All the configuration is in the NetarchiveSuite settings for the HarvestControllerApplication. A typical example might look like
<settings> <common> . . </common> <harvester> <harvesting> <channel>UMBRA</channel> <heritrix> . . <metadata> . . </metadata> <serverDir>harvester_umbra_1</serverDir> <umbra> <isEnabled>true</isEnabled> <rabbitmqUrl>amqp://guest:guest@localhost:8998/%2f</rabbitmqUrl> <hopsShouldProcess>^$|.*L</hopsShouldProcess> </umbra> </harvesting> </harvester> </settings>
The complete list of relevant settings is
|There needs to be a specific harvest channel for Umbra harvests defined in the NetarchiveSuite GUI. This channel name should then be used by any HarvestControllerApplication which is intended to receive jobs for Umbra|
|A flag indicating whether this HarvestControllerApplication instance is intended for Umbra harvesting.

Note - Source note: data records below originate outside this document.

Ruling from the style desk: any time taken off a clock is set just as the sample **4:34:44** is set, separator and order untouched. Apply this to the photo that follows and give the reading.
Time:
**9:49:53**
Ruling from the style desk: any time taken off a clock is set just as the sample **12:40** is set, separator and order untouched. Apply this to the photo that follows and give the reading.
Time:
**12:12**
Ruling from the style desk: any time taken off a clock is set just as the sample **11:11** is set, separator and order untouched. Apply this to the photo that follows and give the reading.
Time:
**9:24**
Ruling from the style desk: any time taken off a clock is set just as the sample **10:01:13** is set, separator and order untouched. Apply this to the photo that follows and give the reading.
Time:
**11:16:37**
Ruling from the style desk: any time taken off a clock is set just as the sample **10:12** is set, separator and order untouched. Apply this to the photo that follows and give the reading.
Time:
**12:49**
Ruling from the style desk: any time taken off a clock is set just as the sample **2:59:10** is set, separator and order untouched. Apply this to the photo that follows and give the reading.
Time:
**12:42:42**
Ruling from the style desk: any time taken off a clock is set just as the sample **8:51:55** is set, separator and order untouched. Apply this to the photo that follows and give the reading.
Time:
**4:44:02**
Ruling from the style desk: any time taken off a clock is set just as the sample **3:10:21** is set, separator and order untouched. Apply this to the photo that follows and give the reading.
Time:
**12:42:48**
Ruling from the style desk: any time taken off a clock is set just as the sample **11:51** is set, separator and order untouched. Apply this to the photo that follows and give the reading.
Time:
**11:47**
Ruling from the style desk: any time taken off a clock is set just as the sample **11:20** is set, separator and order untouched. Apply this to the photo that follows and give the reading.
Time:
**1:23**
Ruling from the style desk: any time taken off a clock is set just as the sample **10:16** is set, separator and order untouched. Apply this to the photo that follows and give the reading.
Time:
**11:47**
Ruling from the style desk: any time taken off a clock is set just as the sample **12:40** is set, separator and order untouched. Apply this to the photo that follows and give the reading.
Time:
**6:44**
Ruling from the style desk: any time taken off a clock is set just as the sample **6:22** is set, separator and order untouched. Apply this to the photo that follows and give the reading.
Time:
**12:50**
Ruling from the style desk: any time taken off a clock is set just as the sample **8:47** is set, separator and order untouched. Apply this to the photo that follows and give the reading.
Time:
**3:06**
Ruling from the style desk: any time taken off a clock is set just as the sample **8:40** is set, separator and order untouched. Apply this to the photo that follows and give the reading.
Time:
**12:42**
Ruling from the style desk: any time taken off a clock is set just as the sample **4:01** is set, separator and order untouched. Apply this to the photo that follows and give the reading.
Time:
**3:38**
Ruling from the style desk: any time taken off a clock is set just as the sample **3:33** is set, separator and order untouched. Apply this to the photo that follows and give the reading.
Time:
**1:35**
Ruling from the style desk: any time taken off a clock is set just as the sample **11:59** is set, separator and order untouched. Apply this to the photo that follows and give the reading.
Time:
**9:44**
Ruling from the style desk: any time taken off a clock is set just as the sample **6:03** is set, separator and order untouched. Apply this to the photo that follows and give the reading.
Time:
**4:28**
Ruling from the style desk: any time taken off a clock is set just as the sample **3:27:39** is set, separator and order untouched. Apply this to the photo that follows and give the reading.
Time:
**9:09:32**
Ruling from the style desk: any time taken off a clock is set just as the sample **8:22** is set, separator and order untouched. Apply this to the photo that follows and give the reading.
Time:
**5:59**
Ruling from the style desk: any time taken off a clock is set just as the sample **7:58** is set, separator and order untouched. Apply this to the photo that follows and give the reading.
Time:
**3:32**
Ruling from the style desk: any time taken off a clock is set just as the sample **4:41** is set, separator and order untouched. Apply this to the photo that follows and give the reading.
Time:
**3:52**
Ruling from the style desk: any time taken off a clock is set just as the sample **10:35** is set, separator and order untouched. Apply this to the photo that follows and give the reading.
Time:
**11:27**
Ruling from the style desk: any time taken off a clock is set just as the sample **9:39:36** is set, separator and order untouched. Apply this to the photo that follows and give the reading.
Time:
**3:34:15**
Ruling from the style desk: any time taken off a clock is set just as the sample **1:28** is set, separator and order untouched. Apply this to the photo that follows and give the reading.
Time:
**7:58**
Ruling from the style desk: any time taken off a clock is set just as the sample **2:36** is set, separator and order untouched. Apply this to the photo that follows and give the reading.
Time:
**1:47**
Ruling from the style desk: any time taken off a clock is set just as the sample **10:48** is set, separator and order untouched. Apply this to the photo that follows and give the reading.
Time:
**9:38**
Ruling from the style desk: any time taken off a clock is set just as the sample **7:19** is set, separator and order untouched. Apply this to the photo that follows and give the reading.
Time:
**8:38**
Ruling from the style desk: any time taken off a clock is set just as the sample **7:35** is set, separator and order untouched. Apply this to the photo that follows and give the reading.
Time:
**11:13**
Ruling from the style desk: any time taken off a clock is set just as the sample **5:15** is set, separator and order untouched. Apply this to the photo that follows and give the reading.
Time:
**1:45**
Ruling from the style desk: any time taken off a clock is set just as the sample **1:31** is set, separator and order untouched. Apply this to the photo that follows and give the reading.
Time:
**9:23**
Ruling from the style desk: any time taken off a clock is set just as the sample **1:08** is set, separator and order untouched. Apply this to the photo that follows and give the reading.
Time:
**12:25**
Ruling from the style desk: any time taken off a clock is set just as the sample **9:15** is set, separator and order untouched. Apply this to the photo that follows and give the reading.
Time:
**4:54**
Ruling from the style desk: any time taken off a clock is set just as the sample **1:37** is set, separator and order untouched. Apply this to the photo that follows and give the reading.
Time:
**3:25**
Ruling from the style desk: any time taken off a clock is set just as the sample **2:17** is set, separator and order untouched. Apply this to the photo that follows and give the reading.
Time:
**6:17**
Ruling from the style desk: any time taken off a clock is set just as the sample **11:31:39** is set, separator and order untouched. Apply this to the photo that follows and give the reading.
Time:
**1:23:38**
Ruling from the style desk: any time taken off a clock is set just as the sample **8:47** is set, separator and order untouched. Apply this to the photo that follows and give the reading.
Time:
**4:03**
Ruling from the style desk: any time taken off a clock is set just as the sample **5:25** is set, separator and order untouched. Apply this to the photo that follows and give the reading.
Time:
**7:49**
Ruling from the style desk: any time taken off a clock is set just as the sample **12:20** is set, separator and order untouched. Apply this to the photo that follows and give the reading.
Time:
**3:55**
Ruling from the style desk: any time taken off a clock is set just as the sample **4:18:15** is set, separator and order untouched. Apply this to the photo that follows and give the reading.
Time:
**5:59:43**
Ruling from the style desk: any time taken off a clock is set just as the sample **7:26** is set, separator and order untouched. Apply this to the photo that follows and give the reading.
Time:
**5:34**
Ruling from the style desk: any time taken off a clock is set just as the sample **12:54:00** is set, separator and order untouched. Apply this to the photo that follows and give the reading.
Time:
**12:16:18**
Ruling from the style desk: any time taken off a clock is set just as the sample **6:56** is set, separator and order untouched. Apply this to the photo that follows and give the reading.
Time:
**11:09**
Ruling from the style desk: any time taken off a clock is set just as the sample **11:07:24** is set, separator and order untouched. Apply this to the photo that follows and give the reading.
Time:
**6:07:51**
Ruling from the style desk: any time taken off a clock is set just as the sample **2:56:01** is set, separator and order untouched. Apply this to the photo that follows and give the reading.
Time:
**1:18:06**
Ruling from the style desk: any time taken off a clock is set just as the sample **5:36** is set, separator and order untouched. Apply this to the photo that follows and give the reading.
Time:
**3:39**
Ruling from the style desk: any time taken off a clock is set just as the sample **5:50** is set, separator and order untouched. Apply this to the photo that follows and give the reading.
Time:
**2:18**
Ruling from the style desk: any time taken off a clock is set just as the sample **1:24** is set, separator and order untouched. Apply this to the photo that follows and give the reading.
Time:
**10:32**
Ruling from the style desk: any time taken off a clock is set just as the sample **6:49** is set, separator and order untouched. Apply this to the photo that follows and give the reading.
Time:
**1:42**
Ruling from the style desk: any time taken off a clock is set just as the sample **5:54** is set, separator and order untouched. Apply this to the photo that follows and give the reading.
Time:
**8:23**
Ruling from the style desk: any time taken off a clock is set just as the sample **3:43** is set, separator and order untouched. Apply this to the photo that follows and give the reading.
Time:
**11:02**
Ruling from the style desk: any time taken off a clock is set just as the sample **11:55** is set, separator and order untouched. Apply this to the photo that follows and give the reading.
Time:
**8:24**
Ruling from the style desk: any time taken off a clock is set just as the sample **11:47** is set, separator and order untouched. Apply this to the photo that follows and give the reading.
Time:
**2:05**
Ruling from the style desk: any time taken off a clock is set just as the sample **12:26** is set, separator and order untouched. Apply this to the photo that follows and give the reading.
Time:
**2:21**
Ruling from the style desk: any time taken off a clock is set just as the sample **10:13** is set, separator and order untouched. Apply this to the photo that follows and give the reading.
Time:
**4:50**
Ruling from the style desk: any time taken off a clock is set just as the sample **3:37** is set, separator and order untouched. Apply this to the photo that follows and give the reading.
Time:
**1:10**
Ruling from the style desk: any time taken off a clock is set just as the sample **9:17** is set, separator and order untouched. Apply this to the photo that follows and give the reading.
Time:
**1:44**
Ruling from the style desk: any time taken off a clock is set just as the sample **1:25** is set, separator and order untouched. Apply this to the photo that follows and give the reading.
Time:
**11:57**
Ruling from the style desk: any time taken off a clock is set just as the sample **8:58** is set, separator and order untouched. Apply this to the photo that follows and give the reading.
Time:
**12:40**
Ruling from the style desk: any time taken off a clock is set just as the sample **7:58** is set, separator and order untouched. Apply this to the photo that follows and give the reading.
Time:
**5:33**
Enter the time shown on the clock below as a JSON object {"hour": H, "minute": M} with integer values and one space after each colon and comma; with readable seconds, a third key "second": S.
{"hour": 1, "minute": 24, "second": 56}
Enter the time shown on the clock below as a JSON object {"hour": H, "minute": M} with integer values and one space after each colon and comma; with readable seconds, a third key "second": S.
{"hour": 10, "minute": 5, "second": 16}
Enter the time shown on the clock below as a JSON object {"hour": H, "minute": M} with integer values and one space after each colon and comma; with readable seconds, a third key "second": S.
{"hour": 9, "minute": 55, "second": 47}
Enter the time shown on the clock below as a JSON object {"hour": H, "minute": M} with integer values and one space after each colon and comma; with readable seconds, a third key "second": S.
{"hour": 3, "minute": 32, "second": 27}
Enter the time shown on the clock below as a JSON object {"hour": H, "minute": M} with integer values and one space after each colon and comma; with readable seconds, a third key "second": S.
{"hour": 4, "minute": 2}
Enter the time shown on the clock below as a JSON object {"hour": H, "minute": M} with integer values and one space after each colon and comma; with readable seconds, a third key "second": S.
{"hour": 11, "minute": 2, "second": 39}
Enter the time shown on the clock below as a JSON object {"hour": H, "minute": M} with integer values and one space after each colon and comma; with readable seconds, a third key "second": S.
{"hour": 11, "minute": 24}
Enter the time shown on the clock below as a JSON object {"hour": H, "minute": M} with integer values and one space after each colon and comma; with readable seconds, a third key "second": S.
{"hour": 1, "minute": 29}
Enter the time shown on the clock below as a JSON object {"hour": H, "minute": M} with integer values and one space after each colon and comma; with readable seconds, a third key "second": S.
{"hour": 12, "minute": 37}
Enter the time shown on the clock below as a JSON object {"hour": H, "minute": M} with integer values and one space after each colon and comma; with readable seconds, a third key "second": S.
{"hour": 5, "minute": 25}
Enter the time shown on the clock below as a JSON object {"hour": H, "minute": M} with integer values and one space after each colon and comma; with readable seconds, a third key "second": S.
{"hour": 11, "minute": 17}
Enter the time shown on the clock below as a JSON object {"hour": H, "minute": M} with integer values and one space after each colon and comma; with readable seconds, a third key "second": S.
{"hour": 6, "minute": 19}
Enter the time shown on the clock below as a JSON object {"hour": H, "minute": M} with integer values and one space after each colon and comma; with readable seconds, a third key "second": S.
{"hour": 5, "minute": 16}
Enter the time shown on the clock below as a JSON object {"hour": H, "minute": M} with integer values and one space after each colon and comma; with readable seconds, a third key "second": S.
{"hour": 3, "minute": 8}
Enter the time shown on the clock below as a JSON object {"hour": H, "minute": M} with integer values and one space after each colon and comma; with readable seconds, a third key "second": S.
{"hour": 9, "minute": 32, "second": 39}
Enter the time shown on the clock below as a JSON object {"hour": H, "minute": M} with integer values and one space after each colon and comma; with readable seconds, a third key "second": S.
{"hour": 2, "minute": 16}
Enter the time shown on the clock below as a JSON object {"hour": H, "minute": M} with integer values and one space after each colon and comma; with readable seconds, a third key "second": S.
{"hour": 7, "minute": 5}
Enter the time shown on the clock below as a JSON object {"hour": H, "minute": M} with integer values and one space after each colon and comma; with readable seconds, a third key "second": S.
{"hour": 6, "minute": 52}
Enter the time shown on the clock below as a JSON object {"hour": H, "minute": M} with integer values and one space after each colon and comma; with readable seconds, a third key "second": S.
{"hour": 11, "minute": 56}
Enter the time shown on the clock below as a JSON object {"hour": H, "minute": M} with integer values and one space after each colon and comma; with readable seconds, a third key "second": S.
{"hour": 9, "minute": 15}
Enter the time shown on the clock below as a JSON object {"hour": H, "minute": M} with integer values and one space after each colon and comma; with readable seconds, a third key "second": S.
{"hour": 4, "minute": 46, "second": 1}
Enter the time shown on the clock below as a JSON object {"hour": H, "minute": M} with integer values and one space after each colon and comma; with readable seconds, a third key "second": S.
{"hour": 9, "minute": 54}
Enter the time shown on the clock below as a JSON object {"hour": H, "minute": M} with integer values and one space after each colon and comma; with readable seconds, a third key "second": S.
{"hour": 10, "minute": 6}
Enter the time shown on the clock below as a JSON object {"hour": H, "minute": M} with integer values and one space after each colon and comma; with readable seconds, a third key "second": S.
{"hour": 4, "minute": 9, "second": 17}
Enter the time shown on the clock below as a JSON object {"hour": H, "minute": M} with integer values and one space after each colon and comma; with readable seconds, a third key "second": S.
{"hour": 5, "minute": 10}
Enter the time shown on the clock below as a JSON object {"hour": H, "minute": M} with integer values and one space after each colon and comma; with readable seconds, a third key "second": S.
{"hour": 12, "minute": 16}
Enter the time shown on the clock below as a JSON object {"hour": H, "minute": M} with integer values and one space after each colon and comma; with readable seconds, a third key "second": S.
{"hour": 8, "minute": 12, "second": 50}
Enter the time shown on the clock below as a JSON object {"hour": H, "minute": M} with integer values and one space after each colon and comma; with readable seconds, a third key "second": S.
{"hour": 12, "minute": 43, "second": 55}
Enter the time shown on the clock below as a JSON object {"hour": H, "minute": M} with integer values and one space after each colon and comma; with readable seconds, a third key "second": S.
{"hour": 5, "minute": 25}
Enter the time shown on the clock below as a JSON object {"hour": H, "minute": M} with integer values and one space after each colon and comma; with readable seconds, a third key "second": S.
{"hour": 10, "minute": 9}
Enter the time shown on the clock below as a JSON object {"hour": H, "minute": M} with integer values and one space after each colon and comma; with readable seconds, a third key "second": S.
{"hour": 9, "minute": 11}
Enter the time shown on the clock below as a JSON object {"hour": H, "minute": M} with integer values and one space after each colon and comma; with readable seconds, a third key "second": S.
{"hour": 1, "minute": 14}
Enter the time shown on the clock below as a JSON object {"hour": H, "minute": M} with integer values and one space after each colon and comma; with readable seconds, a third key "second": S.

The default value is |
|The connection URL for the tcp-socket connection to the RabbitMQ broker to which Umbra listens. The URL should include the username and password for the broker. Only basic authentication is supported.|
|This parameter is a regex applied to the Heritrix Discovery Path to limit which URLs should be sent from Heritrix to Umbra. The default value "^$|.*L" limits this to the empty string (harvest seeds) or any string ending in "L", that is any link. With this choice, Umbra is only used for actual webpages such as an enduser might load by clicking on a hyperlink.|
Putting It All Together
In order to make it all work, one needs to
Choose an Installation Architecture for Umbra Itself
The Umbra documentation describes how to use Python pip to install Umbra on a single server. (There is some discussion of early experiments with this at the Danish Royal Library here.) An alternative approach is a deployment based on Docker Compose - https://github.com/netarchivesuite/netarchivesuite-umbra-docker/blob/master/umbra/Dockerfile. Although not formally "supported" it seems to work well. (There have also been some experiments with deploying Umbra in the cloud using Elastic Beanstalk - see https://github.com/netarchivesuite/netarchivesuite-umbra-docker/tree/elastic_beanstalk and A Novice Learns About Amazon Web Services) Here is how we installed the basic software in DK.
The choice of Umbra architecture will depend on your system requirements. Some possibilities are
- A single instance of Umbra used by all umbra-enabled harvesters
- One Umbra per HarvestControllerServer instance
- One Umbra per harvesting machine (possibly running several instances of HarvestControllerServer)
At the Danish Royal Library we have tested with a One-Umbra-Per-Machine setup.
Add an Umbra queue to the NetarchiveSuite GUI
This uses longstanding functionality in the NAS GUI. Just add a new channel for Umbra harvesting - for example
Add one or more umbra-enabled HarvestControllerServer instances to your NAS distribution
As described above, configure one or more of your existing or new HarvestControllerServices to listen to the Queue you created and with the necessary connection information for one of your umbra instances.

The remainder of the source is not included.